_Assigned task:_
Pull out all lines from the listing below in which the word "Tambora" appears.
== Dataset excerpts
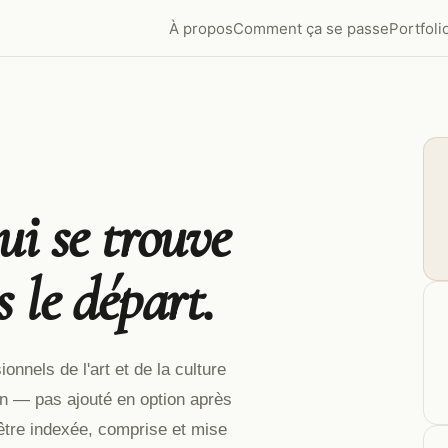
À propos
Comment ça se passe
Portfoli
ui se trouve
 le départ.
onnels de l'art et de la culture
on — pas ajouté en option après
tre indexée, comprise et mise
====
== Dataset excerpts
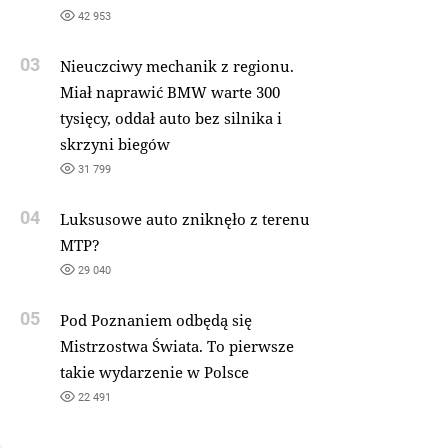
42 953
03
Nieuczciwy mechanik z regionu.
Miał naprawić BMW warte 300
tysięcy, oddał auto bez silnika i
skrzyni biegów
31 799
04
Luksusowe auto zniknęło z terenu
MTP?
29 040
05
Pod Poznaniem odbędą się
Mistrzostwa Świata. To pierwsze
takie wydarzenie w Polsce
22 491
====
== Dataset excerpts
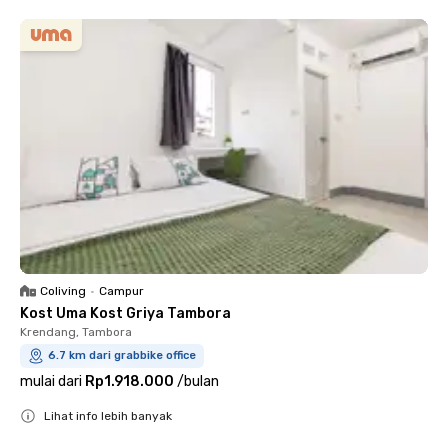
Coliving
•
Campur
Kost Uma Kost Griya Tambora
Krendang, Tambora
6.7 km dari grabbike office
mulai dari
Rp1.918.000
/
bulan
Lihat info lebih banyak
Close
====
_Expected answer:_
Kost Uma Kost Griya Tambora
Krendang, Tambora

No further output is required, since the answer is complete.